§ Problem
Repeat the data word for word. Do not include the pictures.

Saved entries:
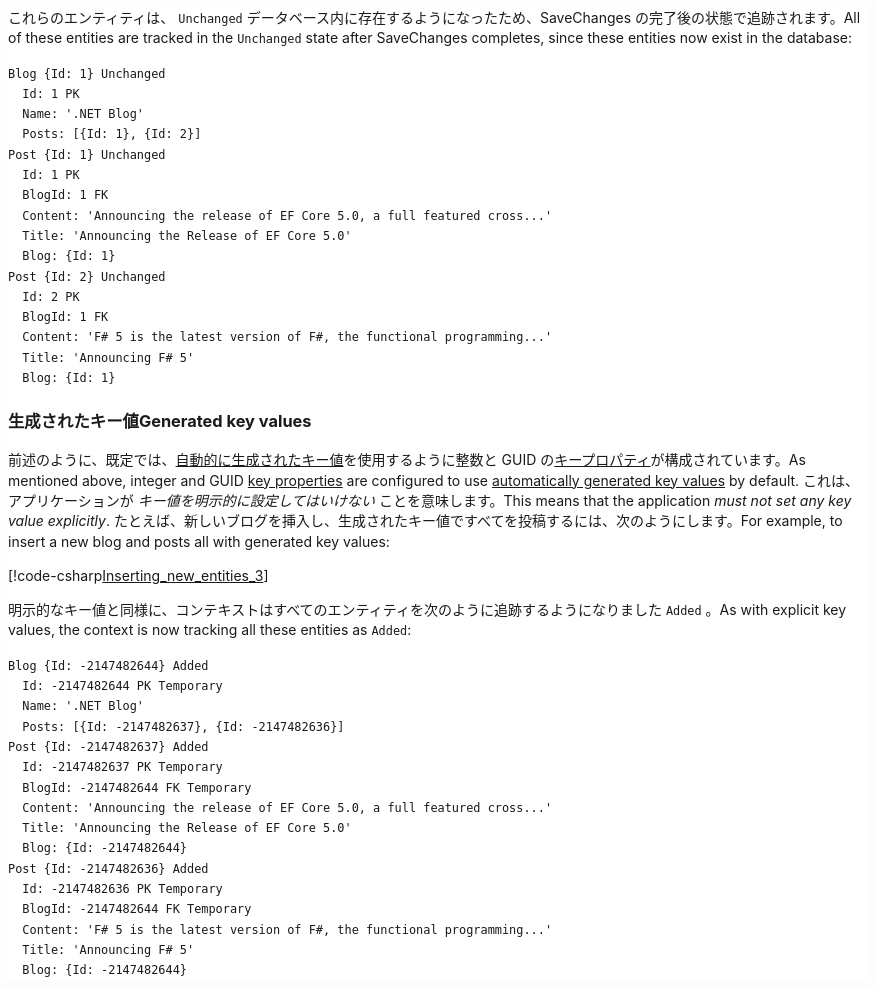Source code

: <span data-ttu-id="9d5e7-154">これらのエンティティは、 `Unchanged` データベース内に存在するようになったため、SaveChanges の完了後の状態で追跡されます。</span><span class="sxs-lookup"><span data-stu-id="9d5e7-154">All of these entities are tracked in the `Unchanged` state after SaveChanges completes, since these entities now exist in the database:</span></span>

```output
Blog {Id: 1} Unchanged
  Id: 1 PK
  Name: '.NET Blog'
  Posts: [{Id: 1}, {Id: 2}]
Post {Id: 1} Unchanged
  Id: 1 PK
  BlogId: 1 FK
  Content: 'Announcing the release of EF Core 5.0, a full featured cross...'
  Title: 'Announcing the Release of EF Core 5.0'
  Blog: {Id: 1}
Post {Id: 2} Unchanged
  Id: 2 PK
  BlogId: 1 FK
  Content: 'F# 5 is the latest version of F#, the functional programming...'
  Title: 'Announcing F# 5'
  Blog: {Id: 1}
```

### <a name="generated-key-values"></a><span data-ttu-id="9d5e7-155">生成されたキー値</span><span class="sxs-lookup"><span data-stu-id="9d5e7-155">Generated key values</span></span>

<span data-ttu-id="9d5e7-156">前述のように、既定では、[自動的に生成されたキー値](xref:core/modeling/generated-properties)を使用するように整数と GUID の[キープロパティ](xref:core/modeling/keys)が構成されています。</span><span class="sxs-lookup"><span data-stu-id="9d5e7-156">As mentioned above, integer and GUID [key properties](xref:core/modeling/keys) are configured to use [automatically generated key values](xref:core/modeling/generated-properties) by default.</span></span> <span data-ttu-id="9d5e7-157">これは、アプリケーションが _キー値を明示的に設定してはいけない_ ことを意味します。</span><span class="sxs-lookup"><span data-stu-id="9d5e7-157">This means that the application _must not set any key value explicitly_.</span></span> <span data-ttu-id="9d5e7-158">たとえば、新しいブログを挿入し、生成されたキー値ですべてを投稿するには、次のようにします。</span><span class="sxs-lookup"><span data-stu-id="9d5e7-158">For example, to insert a new blog and posts all with generated key values:</span></span>


[!code-csharp[Inserting_new_entities_3](../../../samples/core/ChangeTracking/ChangeTrackingInEFCore/GeneratedKeysSamples.cs?name=Inserting_new_entities_3)]

<span data-ttu-id="9d5e7-159">明示的なキー値と同様に、コンテキストはすべてのエンティティを次のように追跡するようになりました `Added` 。</span><span class="sxs-lookup"><span data-stu-id="9d5e7-159">As with explicit key values, the context is now tracking all these entities as `Added`:</span></span>

```output
Blog {Id: -2147482644} Added
  Id: -2147482644 PK Temporary
  Name: '.NET Blog'
  Posts: [{Id: -2147482637}, {Id: -2147482636}]
Post {Id: -2147482637} Added
  Id: -2147482637 PK Temporary
  BlogId: -2147482644 FK Temporary
  Content: 'Announcing the release of EF Core 5.0, a full featured cross...'
  Title: 'Announcing the Release of EF Core 5.0'
  Blog: {Id: -2147482644}
Post {Id: -2147482636} Added
  Id: -2147482636 PK Temporary
  BlogId: -2147482644 FK Temporary
  Content: 'F# 5 is the latest version of F#, the functional programming...'
  Title: 'Announcing F# 5'
  Blog: {Id: -2147482644}
```
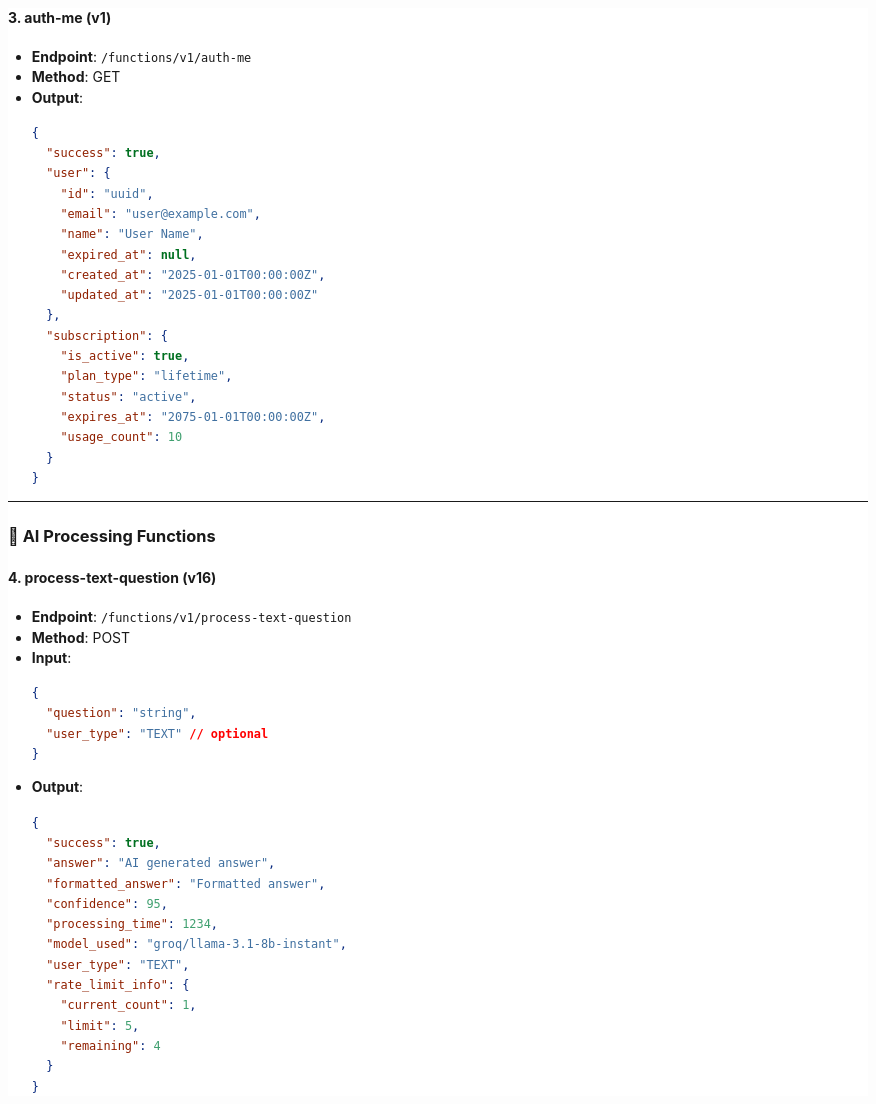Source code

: #### 3. **auth-me** (v1)
- **Endpoint**: `/functions/v1/auth-me`
- **Method**: GET
- **Output**:
  ```json
  {
    "success": true,
    "user": {
      "id": "uuid",
      "email": "user@example.com",
      "name": "User Name",
      "expired_at": null,
      "created_at": "2025-01-01T00:00:00Z",
      "updated_at": "2025-01-01T00:00:00Z"
    },
    "subscription": {
      "is_active": true,
      "plan_type": "lifetime",
      "status": "active",
      "expires_at": "2075-01-01T00:00:00Z",
      "usage_count": 10
    }
  }
  ```

---

### 🤖 **AI Processing Functions**

#### 4. **process-text-question** (v16)
- **Endpoint**: `/functions/v1/process-text-question`
- **Method**: POST
- **Input**:
  ```json
  {
    "question": "string",
    "user_type": "TEXT" // optional
  }
  ```
- **Output**:
  ```json
  {
    "success": true,
    "answer": "AI generated answer",
    "formatted_answer": "Formatted answer",
    "confidence": 95,
    "processing_time": 1234,
    "model_used": "groq/llama-3.1-8b-instant",
    "user_type": "TEXT",
    "rate_limit_info": {
      "current_count": 1,
      "limit": 5,
      "remaining": 4
    }
  }
  ```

§ Result of the task
Source code

: <span data-ttu-id="9d5e7-154">これらのエンティティは、 `Unchanged` データベース内に存在するようになったため、SaveChanges の完了後の状態で追跡されます。</span><span class="sxs-lookup"><span data-stu-id="9d5e7-154">All of these entities are tracked in the `Unchanged` state after SaveChanges completes, since these entities now exist in the database:</span></span>

```output
Blog {Id: 1} Unchanged
  Id: 1 PK
  Name: '.NET Blog'
  Posts: [{Id: 1}, {Id: 2}]
Post {Id: 1} Unchanged
  Id: 1 PK
  BlogId: 1 FK
  Content: 'Announcing the release of EF Core 5.0, a full featured cross...'
  Title: 'Announcing the Release of EF Core 5.0'
  Blog: {Id: 1}
Post {Id: 2} Unchanged
  Id: 2 PK
  BlogId: 1 FK
  Content: 'F# 5 is the latest version of F#, the functional programming...'
  Title: 'Announcing F# 5'
  Blog: {Id: 1}
```

### <a name="generated-key-values"></a><span data-ttu-id="9d5e7-155">生成されたキー値</span><span class="sxs-lookup"><span data-stu-id="9d5e7-155">Generated key values</span></span>

<span data-ttu-id="9d5e7-156">前述のように、既定では、[自動的に生成されたキー値](xref:core/modeling/generated-properties)を使用するように整数と GUID の[キープロパティ](xref:core/modeling/keys)が構成されています。</span><span class="sxs-lookup"><span data-stu-id="9d5e7-156">As mentioned above, integer and GUID [key properties](xref:core/modeling/keys) are configured to use [automatically generated key values](xref:core/modeling/generated-properties) by default.</span></span> <span data-ttu-id="9d5e7-157">これは、アプリケーションが _キー値を明示的に設定してはいけない_ ことを意味します。</span><span class="sxs-lookup"><span data-stu-id="9d5e7-157">This means that the application _must not set any key value explicitly_.</span></span> <span data-ttu-id="9d5e7-158">たとえば、新しいブログを挿入し、生成されたキー値ですべてを投稿するには、次のようにします。</span><span class="sxs-lookup"><span data-stu-id="9d5e7-158">For example, to insert a new blog and posts all with generated key values:</span></span>


[!code-csharp[Inserting_new_entities_3](../../../samples/core/ChangeTracking/ChangeTrackingInEFCore/GeneratedKeysSamples.cs?name=Inserting_new_entities_3)]

<span data-ttu-id="9d5e7-159">明示的なキー値と同様に、コンテキストはすべてのエンティティを次のように追跡するようになりました `Added` 。</span><span class="sxs-lookup"><span data-stu-id="9d5e7-159">As with explicit key values, the context is now tracking all these entities as `Added`:</span></span>

```output
Blog {Id: -2147482644} Added
  Id: -2147482644 PK Temporary
  Name: '.NET Blog'
  Posts: [{Id: -2147482637}, {Id: -2147482636}]
Post {Id: -2147482637} Added
  Id: -2147482637 PK Temporary
  BlogId: -2147482644 FK Temporary
  Content: 'Announcing the release of EF Core 5.0, a full featured cross...'
  Title: 'Announcing the Release of EF Core 5.0'
  Blog: {Id: -2147482644}
Post {Id: -2147482636} Added
  Id: -2147482636 PK Temporary
  BlogId: -2147482644 FK Temporary
  Content: 'F# 5 is the latest version of F#, the functional programming...'
  Title: 'Announcing F# 5'
  Blog: {Id: -2147482644}
```
Source code

: #### 3. **auth-me** (v1)
- **Endpoint**: `/functions/v1/auth-me`
- **Method**: GET
- **Output**:
  ```json
  {
    "success": true,
    "user": {
      "id": "uuid",
      "email": "user@example.com",
      "name": "User Name",
      "expired_at": null,
      "created_at": "2025-01-01T00:00:00Z",
      "updated_at": "2025-01-01T00:00:00Z"
    },
    "subscription": {
      "is_active": true,
      "plan_type": "lifetime",
      "status": "active",
      "expires_at": "2075-01-01T00:00:00Z",
      "usage_count": 10
    }
  }
  ```

---

### 🤖 **AI Processing Functions**

#### 4. **process-text-question** (v16)
- **Endpoint**: `/functions/v1/process-text-question`
- **Method**: POST
- **Input**:
  ```json
  {
    "question": "string",
    "user_type": "TEXT" // optional
  }
  ```
- **Output**:
  ```json
  {
    "success": true,
    "answer": "AI generated answer",
    "formatted_answer": "Formatted answer",
    "confidence": 95,
    "processing_time": 1234,
    "model_used": "groq/llama-3.1-8b-instant",
    "user_type": "TEXT",
    "rate_limit_info": {
      "current_count": 1,
      "limit": 5,
      "remaining": 4
    }
  }
  ```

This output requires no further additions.